Have you ever felt like that, my dear friends? Have you ever complained to God about the harsh conditions in your life – at the workplace, or in the family, or even in the world at large? Have you ever complained and complained, but received no answer? If you have, then you know the danger that the prophet faces. It’s the same danger that the people of Israel faced when they were wandering in the wilderness, and ran out of drinking water. These harsh conditions led them to harden their hearts. They rebelled. They refused to listen to Moses and to God. Isn’t this why the psalm says, O that today you would listen to his voice! “Harden not your hearts”?

To somehow be able to keep my heart soft and smooth and supple, even under harsh conditions. To continue listening to the Lord, as the prophet does in the first reading. To wait patiently and not to lose hope. To keep trusting that the Lord will not abandon me. Will not abandon us. That the Lord will eventually come to our rescue. All this is much easier said than done, isn’t it? Especially in times of trouble. To be able to do this, we need that spiritual moisturiser that we call faith.

Which probably explains why, in the gospel, the apostles ask Jesus to increase their faith. Scripture scholars remind us that this request the apostles make in verse 5 of chapter 17, should be seen as a response to what Jesus says in verse 4. Do you remember what Jesus says? If (your brother) wrongs you seven times a day and seven times comes back to you and says, “I am sorry”, you must forgive him.

In other words, in verse 4, Jesus tells me that I am not to harden my heart even towards someone who repeatedly makes my life difficult. On the contrary, the Lord expects me to somehow keep my heart soft and smooth and supple. Of course, this doesn’t mean I have to allow myself to be abused. No, I should take steps to protect myself as far as possible. But I should also be ready to forgive whenever the person apologises. Even if the person makes my life difficult as often as seven times a day!

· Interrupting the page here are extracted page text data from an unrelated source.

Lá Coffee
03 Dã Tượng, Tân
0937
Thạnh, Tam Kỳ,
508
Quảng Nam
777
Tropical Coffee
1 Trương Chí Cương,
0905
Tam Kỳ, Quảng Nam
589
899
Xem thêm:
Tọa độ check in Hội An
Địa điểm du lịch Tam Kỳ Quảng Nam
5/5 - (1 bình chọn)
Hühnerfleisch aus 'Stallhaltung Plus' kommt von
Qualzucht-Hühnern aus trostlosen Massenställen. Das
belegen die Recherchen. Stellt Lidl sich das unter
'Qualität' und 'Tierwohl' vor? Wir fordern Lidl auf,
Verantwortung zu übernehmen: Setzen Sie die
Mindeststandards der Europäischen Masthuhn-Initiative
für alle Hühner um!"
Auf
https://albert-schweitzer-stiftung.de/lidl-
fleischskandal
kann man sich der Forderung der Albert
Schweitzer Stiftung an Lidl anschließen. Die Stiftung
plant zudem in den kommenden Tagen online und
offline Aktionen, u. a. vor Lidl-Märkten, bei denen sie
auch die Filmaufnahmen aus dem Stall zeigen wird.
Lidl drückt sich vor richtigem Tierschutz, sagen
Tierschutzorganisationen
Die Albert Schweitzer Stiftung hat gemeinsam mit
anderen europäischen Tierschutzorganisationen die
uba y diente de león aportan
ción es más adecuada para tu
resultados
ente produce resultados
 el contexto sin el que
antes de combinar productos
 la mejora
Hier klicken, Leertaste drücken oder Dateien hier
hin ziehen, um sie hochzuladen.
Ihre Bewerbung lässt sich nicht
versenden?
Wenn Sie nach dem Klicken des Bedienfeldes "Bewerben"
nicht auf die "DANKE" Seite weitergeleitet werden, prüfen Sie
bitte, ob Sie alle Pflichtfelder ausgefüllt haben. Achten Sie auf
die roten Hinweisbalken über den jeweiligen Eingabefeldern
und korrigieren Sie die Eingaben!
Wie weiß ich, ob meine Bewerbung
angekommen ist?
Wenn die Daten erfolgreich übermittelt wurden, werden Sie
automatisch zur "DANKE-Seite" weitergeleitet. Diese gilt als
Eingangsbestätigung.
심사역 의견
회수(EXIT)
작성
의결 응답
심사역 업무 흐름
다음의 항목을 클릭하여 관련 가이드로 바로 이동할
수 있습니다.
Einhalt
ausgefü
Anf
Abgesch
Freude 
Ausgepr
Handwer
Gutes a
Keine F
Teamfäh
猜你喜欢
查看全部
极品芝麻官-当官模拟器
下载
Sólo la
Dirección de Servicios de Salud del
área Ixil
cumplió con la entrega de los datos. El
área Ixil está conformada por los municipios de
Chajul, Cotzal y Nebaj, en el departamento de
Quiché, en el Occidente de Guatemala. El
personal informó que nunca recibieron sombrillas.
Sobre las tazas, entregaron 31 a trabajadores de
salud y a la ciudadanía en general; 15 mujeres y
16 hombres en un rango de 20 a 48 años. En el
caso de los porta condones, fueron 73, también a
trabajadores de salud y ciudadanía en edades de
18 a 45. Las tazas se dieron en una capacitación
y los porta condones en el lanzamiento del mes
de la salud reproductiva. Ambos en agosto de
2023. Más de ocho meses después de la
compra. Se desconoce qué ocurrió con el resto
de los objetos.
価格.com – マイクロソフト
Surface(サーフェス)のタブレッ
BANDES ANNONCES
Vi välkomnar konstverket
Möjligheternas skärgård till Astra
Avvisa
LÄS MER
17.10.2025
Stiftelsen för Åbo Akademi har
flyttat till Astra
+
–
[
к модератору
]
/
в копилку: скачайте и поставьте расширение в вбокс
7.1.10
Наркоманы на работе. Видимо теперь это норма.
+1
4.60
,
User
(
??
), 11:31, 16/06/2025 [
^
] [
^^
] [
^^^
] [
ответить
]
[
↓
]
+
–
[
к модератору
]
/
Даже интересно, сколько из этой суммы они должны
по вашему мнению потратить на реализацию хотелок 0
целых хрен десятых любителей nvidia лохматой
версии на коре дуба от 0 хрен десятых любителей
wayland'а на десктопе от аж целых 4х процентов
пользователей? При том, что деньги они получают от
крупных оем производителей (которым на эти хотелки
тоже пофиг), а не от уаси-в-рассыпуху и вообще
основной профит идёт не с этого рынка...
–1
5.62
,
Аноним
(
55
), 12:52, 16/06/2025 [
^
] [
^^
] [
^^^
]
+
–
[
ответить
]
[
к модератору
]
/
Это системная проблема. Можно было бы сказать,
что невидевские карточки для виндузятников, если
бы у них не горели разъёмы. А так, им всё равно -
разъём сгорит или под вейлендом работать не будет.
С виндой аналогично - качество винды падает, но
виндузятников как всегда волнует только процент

Is there someone like that in your life?

I’m not sure about you, my dear friends, but I do not find this easy to do. It requires faith. Which is why it is not surprising that the apostles ask Jesus for more faith. What is surprising is what the Lord says to them in reply. Jesus tells them that, when it comes to faith, it’s not really quantity that makes the difference. For even a word spoken with a tiny bit of faith – the size of a mustard seed – can cause a tree to be uprooted and planted in the sea!

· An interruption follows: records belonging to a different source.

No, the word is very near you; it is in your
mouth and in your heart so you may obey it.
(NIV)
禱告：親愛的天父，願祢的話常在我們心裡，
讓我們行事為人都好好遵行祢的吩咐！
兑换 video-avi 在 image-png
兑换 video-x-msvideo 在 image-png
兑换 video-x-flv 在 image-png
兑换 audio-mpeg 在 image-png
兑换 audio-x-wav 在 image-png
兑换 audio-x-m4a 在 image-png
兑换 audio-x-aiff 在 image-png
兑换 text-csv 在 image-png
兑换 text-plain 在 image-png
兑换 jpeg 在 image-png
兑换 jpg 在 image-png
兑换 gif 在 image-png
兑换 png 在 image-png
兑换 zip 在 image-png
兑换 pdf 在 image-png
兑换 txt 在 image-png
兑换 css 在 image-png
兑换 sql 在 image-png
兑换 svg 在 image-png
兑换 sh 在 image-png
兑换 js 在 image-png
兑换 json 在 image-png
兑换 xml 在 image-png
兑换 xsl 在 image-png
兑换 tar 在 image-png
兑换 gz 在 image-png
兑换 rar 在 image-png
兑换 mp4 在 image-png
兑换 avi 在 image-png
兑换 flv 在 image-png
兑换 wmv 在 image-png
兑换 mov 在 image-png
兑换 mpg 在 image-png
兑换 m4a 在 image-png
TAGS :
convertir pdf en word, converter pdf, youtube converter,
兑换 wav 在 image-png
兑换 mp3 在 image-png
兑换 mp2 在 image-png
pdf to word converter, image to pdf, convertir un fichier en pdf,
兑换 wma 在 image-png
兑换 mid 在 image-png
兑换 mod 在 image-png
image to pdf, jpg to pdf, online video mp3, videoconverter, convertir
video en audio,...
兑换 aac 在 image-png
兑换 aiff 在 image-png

But if faith does not depend on quantity for its effectiveness, then on what does it depend? The answer to this question is found in the words: When you have done all you have been told to do, say, ‘We are merely servants: we have done no more than our duty.’” To adopt the attitude of a servant. To be willing to wait on the Master. To be ready promptly to receive and to act on the Master’s every command. This is what makes faith effective. It’s not about quantity but receptivity.

How then to be receptive to God in this way? Isn’t it too difficult for us? Too difficult for me? Yes it is. Unless, of course, I follow the advice that St Paul gives to Timothy in the second reading. I am reminding you to fan into a flame the gift that God gave to you when I laid my hands on you… To be receptive to God’s commands, I need first to allow myself to be receptive to God’s gift. To unwrap the present that God has already given me at my baptism. The precious gift of the Holy Spirit. The Spirit of power, and love, and self-control. To unwrap this gift is to allow the Spirit to remind me of how Christ laid down his life for me on the Cross. So that, moved by this great gift, I may then allow my life to be shaped according to the pattern of the Lord’s loving self-sacrifice. Even to the extent of bearing hardship for the Good News.

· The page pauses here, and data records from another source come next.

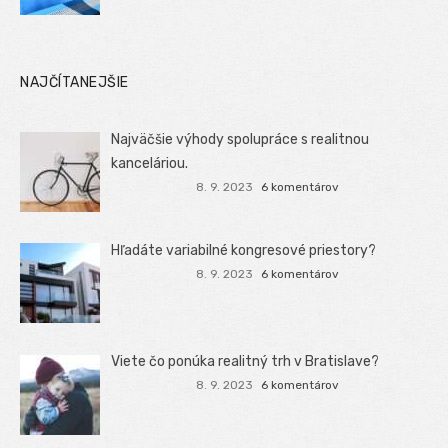
NAJČÍTANEJŠIE
Najväčšie výhody spolupráce s realitnou
kanceláriou.
8. 9. 2023
6 komentárov
Hľadáte variabilné kongresové priestory?
8. 9. 2023
6 komentárov
Viete čo ponúka realitný trh v Bratislave?
8. 9. 2023
6 komentárov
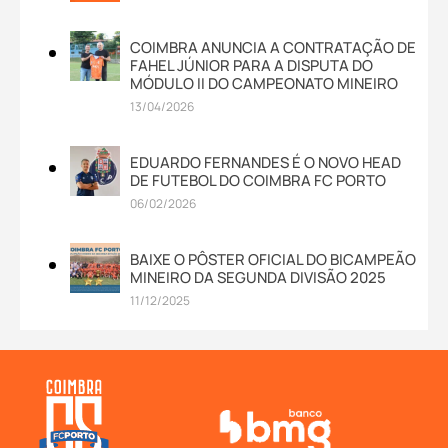
COIMBRA ANUNCIA A CONTRATAÇÃO DE
FAHEL JÚNIOR PARA A DISPUTA DO
MÓDULO II DO CAMPEONATO MINEIRO
13/04/2026
EDUARDO FERNANDES É O NOVO HEAD
DE FUTEBOL DO COIMBRA FC PORTO
06/02/2026
BAIXE O PÔSTER OFICIAL DO BICAMPEÃO
MINEIRO DA SEGUNDA DIVISÃO 2025
11/12/2025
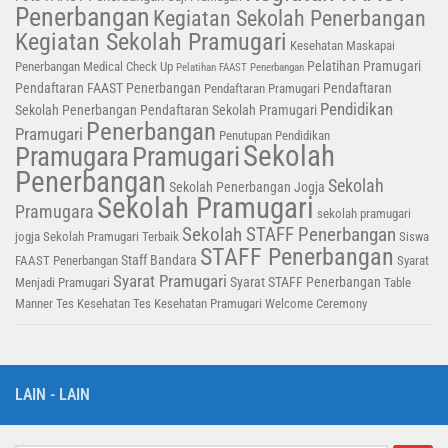
Penerbangan
Kegiatan Sekolah Penerbangan
Kegiatan Sekolah Pramugari
Kesehatan
Maskapai
Pelatihan Pramugari
Penerbangan
Medical Check Up
Pelatihan FAAST Penerbangan
Pendaftaran FAAST Penerbangan
Pendaftaran
Pendaftaran Pramugari
Pendidikan
Sekolah Penerbangan
Pendaftaran Sekolah Pramugari
Penerbangan
Pramugari
Penutupan Pendidikan
Sekolah
Pramugara
Pramugari
Penerbangan
Sekolah
Sekolah Penerbangan Jogja
Sekolah Pramugari
Pramugara
sekolah pramugari
Sekolah STAFF Penerbangan
jogja
Sekolah Pramugari Terbaik
Siswa
STAFF Penerbangan
Staff Bandara
FAAST Penerbangan
Syarat
Syarat Pramugari
Syarat STAFF Penerbangan
Menjadi Pramugari
Table
Manner
Tes Kesehatan
Tes Kesehatan Pramugari
Welcome Ceremony
LAIN - LAIN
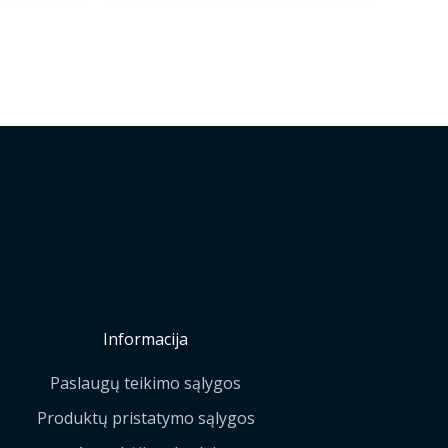
Informacija
Paslaugų teikimo sąlygos
Produktų pristatymo sąlygos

To keep tapping into the Holy Spirit’s power. To keep remembering Christ’s sacrifice for me. To allow myself to continue unpacking the precious gift already given to me so generously by God. The same gift that we are gathered here at this Mass to celebrate. This what it means to have faith. This what I need to do to avoid hardening my heart under the  sometimes harsh conditions of daily life.

Sisters and brothers, it’s not just our skin that needs to be kept soft and smooth and supple. Our hearts do too. What steps are you taking to allow God to moisturise your heart today?